The right amount of exercise at the right time can reverse the effects of a sedentary lifestyle, a new UT Southwestern Medical Center study shows. In a new Circulation study, researchers show how beginning a regimen of regular physical activity can improve heart health, even if a person has been mostly sedentary up until that point.
Life devoid of exercise can lead to a stiff left ventricle, the heart muscle responsible for pushing blood packed with oxygen to the entire body. Left ventricle stiffening is one of many factors that contribute toward risk of heart failure.
"When the muscle stiffens, you get high pressure and the heart chamber doesn't fill as well with blood,” explained senior author Dr. Benjamin Levine. “In its most severe form, blood can back up into the lungs. That's when heart failure develops.”
A new, five-year study of 53 participants between the ages of 45 and 64 shows how important exercise is for heart health, as well as the significance of the timeline for getting active.
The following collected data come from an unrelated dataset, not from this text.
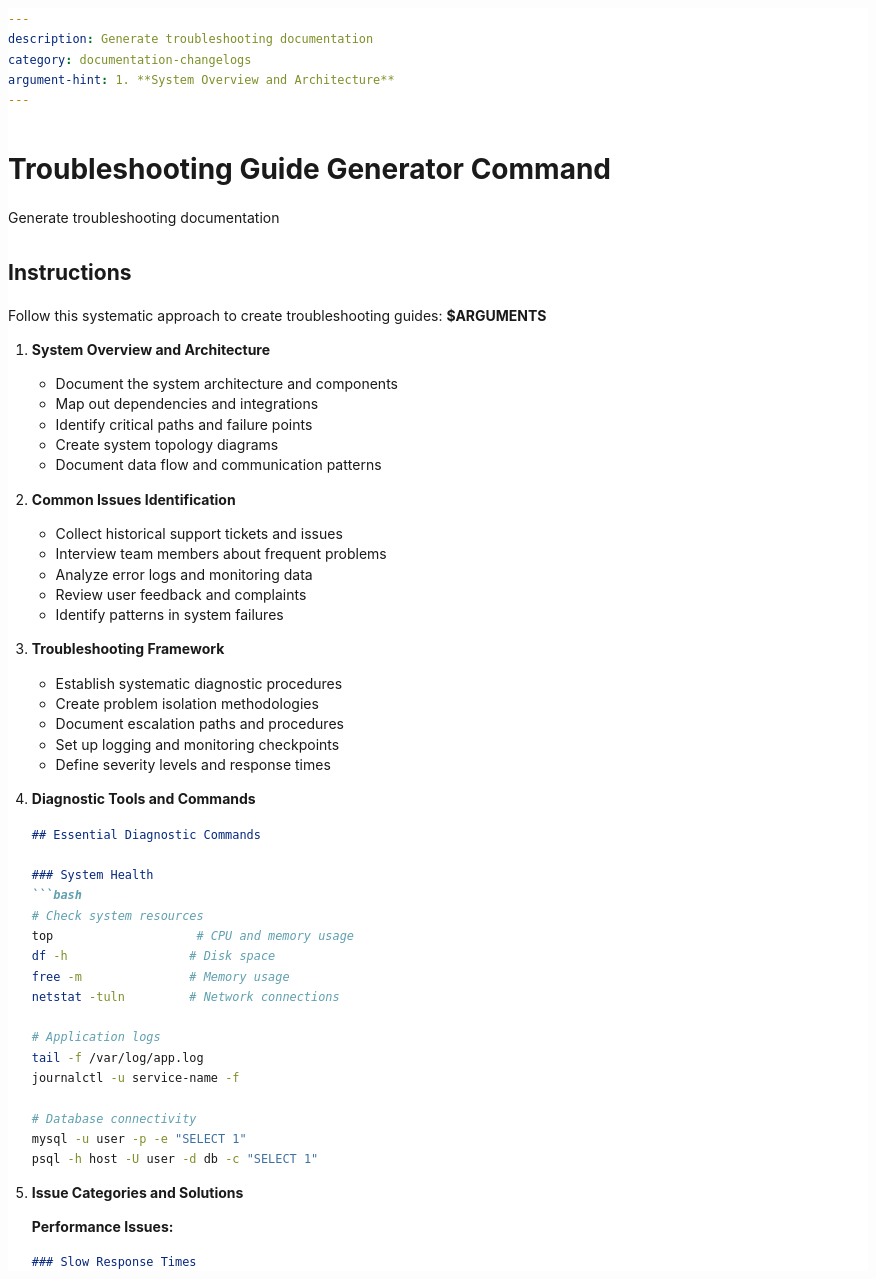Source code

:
 ```yaml
---
description: Generate troubleshooting documentation
category: documentation-changelogs
argument-hint: 1. **System Overview and Architecture**
---
```


# Troubleshooting Guide Generator Command

Generate troubleshooting documentation

## Instructions

Follow this systematic approach to create troubleshooting guides: **$ARGUMENTS**

1. **System Overview and Architecture**
   - Document the system architecture and components
   - Map out dependencies and integrations
   - Identify critical paths and failure points
   - Create system topology diagrams
   - Document data flow and communication patterns

2. **Common Issues Identification**
   - Collect historical support tickets and issues
   - Interview team members about frequent problems
   - Analyze error logs and monitoring data
   - Review user feedback and complaints
   - Identify patterns in system failures

3. **Troubleshooting Framework**
   - Establish systematic diagnostic procedures
   - Create problem isolation methodologies
   - Document escalation paths and procedures
   - Set up logging and monitoring checkpoints
   - Define severity levels and response times

4. **Diagnostic Tools and Commands**

   ```markdown
   ## Essential Diagnostic Commands

   ### System Health
   ```bash
   # Check system resources
   top                    # CPU and memory usage
   df -h                 # Disk space
   free -m               # Memory usage
   netstat -tuln         # Network connections

   # Application logs
   tail -f /var/log/app.log
   journalctl -u service-name -f

   # Database connectivity
   mysql -u user -p -e "SELECT 1"
   psql -h host -U user -d db -c "SELECT 1"
   ```
   ```

5. **Issue Categories and Solutions**

   **Performance Issues:**
   ```markdown
   ### Slow Response Times

   ```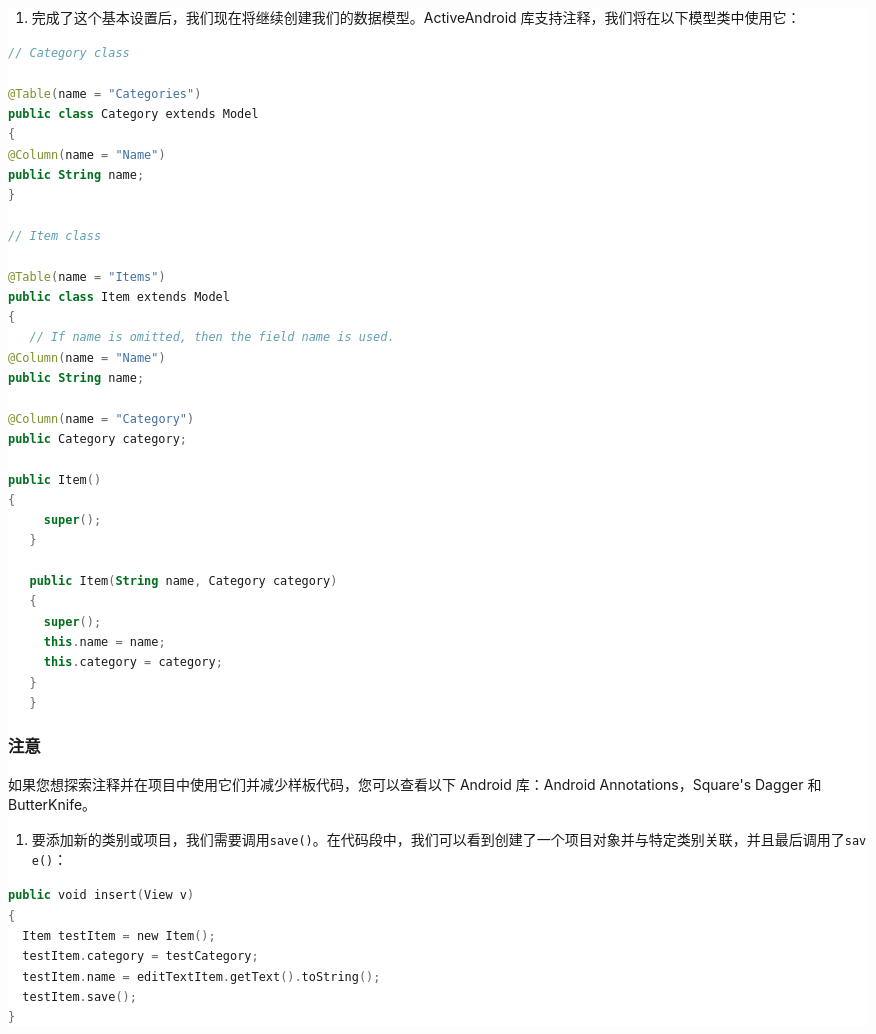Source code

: 1.  完成了这个基本设置后，我们现在将继续创建我们的数据模型。ActiveAndroid 库支持注释，我们将在以下模型类中使用它：

```kt
// Category class

@Table(name = "Categories")
public class Category extends Model
{
@Column(name = "Name")
public String name;
}

// Item class

@Table(name = "Items")
public class Item extends Model 
{
   // If name is omitted, then the field name is used.
@Column(name = "Name")
public String name;

@Column(name = "Category")
public Category category;

public Item() 
{
     super();
   }

   public Item(String name, Category category)
   {
     super();
     this.name = name;
     this.category = category;   
   }
   }
```

### 注意

如果您想探索注释并在项目中使用它们并减少样板代码，您可以查看以下 Android 库：Android Annotations，Square's Dagger 和 ButterKnife。

1.  要添加新的类别或项目，我们需要调用`save()`。在代码段中，我们可以看到创建了一个项目对象并与特定类别关联，并且最后调用了`save()`：

```kt
public void insert(View v) 
{
  Item testItem = new Item();
  testItem.category = testCategory;
  testItem.name = editTextItem.getText().toString();
  testItem.save();
}
```
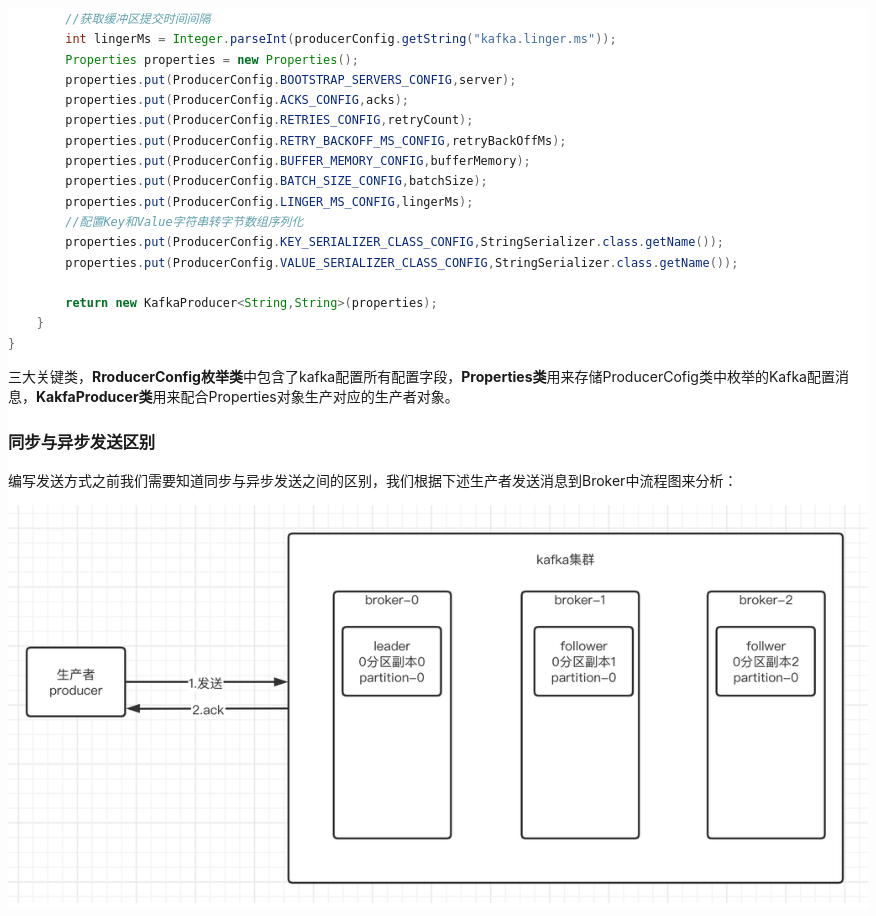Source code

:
 ```java
        //获取缓冲区提交时间间隔
        int lingerMs = Integer.parseInt(producerConfig.getString("kafka.linger.ms"));
        Properties properties = new Properties();
        properties.put(ProducerConfig.BOOTSTRAP_SERVERS_CONFIG,server);
        properties.put(ProducerConfig.ACKS_CONFIG,acks);
        properties.put(ProducerConfig.RETRIES_CONFIG,retryCount);
        properties.put(ProducerConfig.RETRY_BACKOFF_MS_CONFIG,retryBackOffMs);
        properties.put(ProducerConfig.BUFFER_MEMORY_CONFIG,bufferMemory);
        properties.put(ProducerConfig.BATCH_SIZE_CONFIG,batchSize);
        properties.put(ProducerConfig.LINGER_MS_CONFIG,lingerMs);
        //配置Key和Value字符串转字节数组序列化
        properties.put(ProducerConfig.KEY_SERIALIZER_CLASS_CONFIG,StringSerializer.class.getName());
        properties.put(ProducerConfig.VALUE_SERIALIZER_CLASS_CONFIG,StringSerializer.class.getName());

        return new KafkaProducer<String,String>(properties);
    }
}
```

三大关键类，**RroducerConfig枚举类**中包含了kafka配置所有配置字段，**Properties类**用来存储ProducerCofig类中枚举的Kafka配置消息，**KakfaProducer类**用来配合Properties对象生产对应的生产者对象。



### 同步与异步发送区别

编写发送方式之前我们需要知道同步与异步发送之间的区别，我们根据下述生产者发送消息到Broker中流程图来分析：

![02](../图库/kafkaConnectJava02.png)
Researchers say that introducing regular exercise into one’s lifestyle will glean the best health results if done before age 65.
During the study, researchers divided participants into two groups: an exercise training group and a yoga and balance group, which would serve as the control group. At the end of the study, participants from the exercise training group experienced an average 18 percent improvement in maximum oxygen intake and 25 percent improvement in left ventricular compliance. The latter is an improvement made to the stiffened parts of the heart muscle.
Over the course of several months, the exercise training group worked toward completing one workout four to five times per week. The workout could be any of the following:
High-intensity 30-minute workout followed by a recovery session, relatively low intensity
Hour-long workout of moderate intensity like tennis, walking, or biking
Strength training sessions, weights or exercise machines
Levine emphasizes the importance of exercising at least four to five times per week, saying that anything less is not good enough to effectively lower the risk of heart failure in high-risk individuals.
"I think people should be able to do this as part of their personal hygiene,” Levine said. “Just like brushing your teeth and taking a shower.”